Jesús fue víctima de una religión que administraba mezquinamente la relación entre Dios y las personas de la época. Fue asesinado por los expertos en Dios, quienes consiguieron de los romanos su ejecución: los fariseos (representantes de la Ley) y los sacerdotes (representantes del Templo). ¿Por qué estos grupos, tan distintos entre ellos, convinieron en su condena? Ambos compartían una manera de entender la religión de Israel contraria a la de Jesús.

 

Los fariseos eran laicos que querían ser “puros”, “perfectos” observantes de la Ley. Se apartaban, por tanto, de los pecadores. Juzgaban a los demás de “impuros”, se alejaban de ellos o los excluían.

 

Los sacerdotes, además de pertenecer a la clase aristocrática y rica, organizaban las actividades del Templo. Cobraban impuestos por los sacrificios que se ofrecían a Dios para el perdón de los pecados.

 

Fariseos y sacerdotes, rivales entre ellos por razones históricas y teológicas, a fin de cuentas, colaboraban en el edificio religioso que los privilegiaba por encima de los demás. Esta religiosidad mató a Jesús. Jesús la desenmascaró. Lo mataron.

 

¿Cuál fue el núcleo teológico de la confrontación total entre Jesús y los expertos en Dios? Dicho en breve: la separación de lo sagrado y lo profano que estos establecían y administraban.

 

Ellos separaban tajantemente cosas, ámbitos, tiempos y personas sacralizadas, produciendo necesariamente excluidos. No era extraño, sino también necesario, que una elite religiosa se apreciara a sí misma y menospreciara a los demás. Unos debían ser tenidos por profanos, para que otros se encargaran de su redención.

 

Jesús hizo todo lo contrario: ofreció la salvación a manos llenas. Desarmó a los pecadores al ofrecerles el perdón sin condiciones. Acogió a los pobres sin distinción. Optó por los pobres, profanos por excelencia; optó por las víctimas del desprecio de ricos y “buenos”. Para todo lo cual atacó el fuego en la base.

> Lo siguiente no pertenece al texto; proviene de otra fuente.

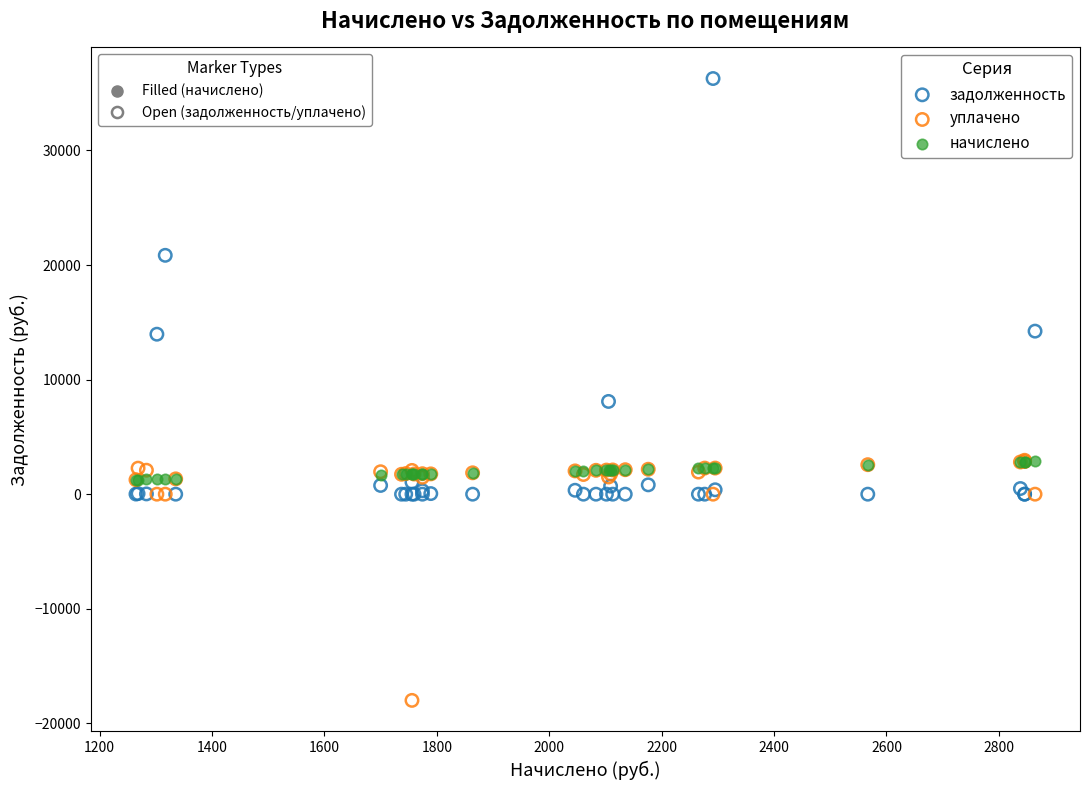

Across all series, what Y value is closest to 9140?

8095.0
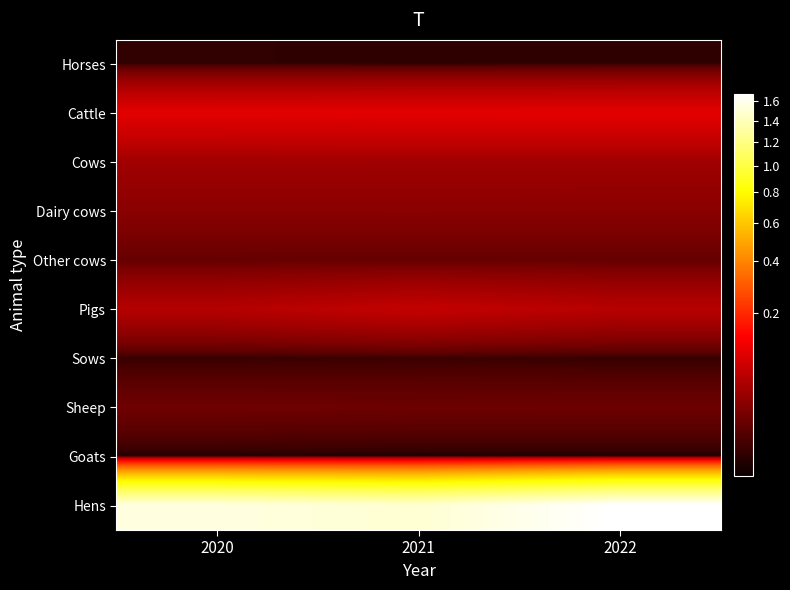

How many distinct data groups are displayed?

10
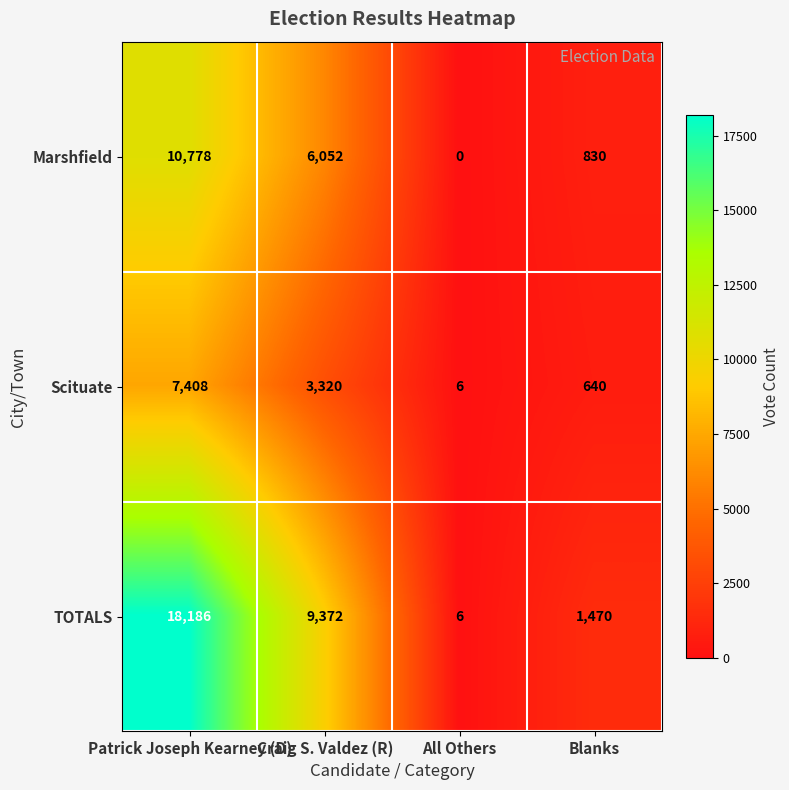

Rank the series at Blanks from highest to lowest value.

TOTALS, Marshfield, Scituate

Se estrelló frontalmente contra la torre religiosa de la exclusión, pues anunció el advenimiento de un reino fraterno. En Cristo resucitado, la Iglesia naciente descubrió cumplida la ley de la Encarnación: la irrupción en la historia de un Dios radicalmente secular, con la capacidad de ser aún más nuestro que nosotros con nosotros mismos.

 

Desde entonces el cristianismo, la nueva religión, la de Jesús, el judío según el corazón del Dios de la historia, superó la separación de lo sagrado y lo profano. Los cristianos fueron reconocidos, más que por sus ritos, por la fuerza espiritual y ética con que se desenvolvieron en el mundo antiguo.

 

Pero no siempre el cristianismo ha estado a la altura de esta originalidad suya. Las involuciones siempre lo han seducido. Han sido necesaria reformas y ajustes doctrinales y disciplinares para recuperar la senda perdida. A este efecto, el Concilio Vaticano II, hace 50 años, recordó que lo único infaltable para la “salvación” es la caridad. Sostuvo que Dios ama a todos los seres humanos, y que el amor es la única condición absoluta para alcanzarlo. La intuición antiquísima, aun judía, era que la fe en Dios se vive, en primer lugar, puertas afuera del templo, en actos de misericordia y justicia a secas.

 

¿Habría que revisar hoy la relación entre el rito y la vida corriente de los cristianos? Hoy y siempre. Porque una separación entre ambos tarde o temprano lleva matar a Jesús de nuevo.

El cristianismo es una religión extraña. Es secular. Es la religión que promete encontrar a Dios en el mundo sin más. El cristianismo, si algún lugar merece en la historia de la humanidad, es la de tener como misión derribar esas separaciones culturales y religiosas que generan exclusión. Es la religión que obliga a discernir a Dios en acontecimientos ambiguos grandes o pequeños, terrenales como un galileo entre otros galileos, sin más criterio para reconocerlo que el amor.

 

¿Se necesita hoy del cristianismo para saber algo así? Puede ser que a alguien no le importe Cristo ni nada que tenga que ver con él. Pero si le interesa, sobre todo si es cristiano, esta pregunta tendría que aproblemarlo. O esta: ¿es necesaria la Iglesia para que haya cristianismo? Personalmente pienso que sí. Por cierto, tendría que escribir otra columna para explicarlo. Pero reconozco que no me sería fácil hacerlo.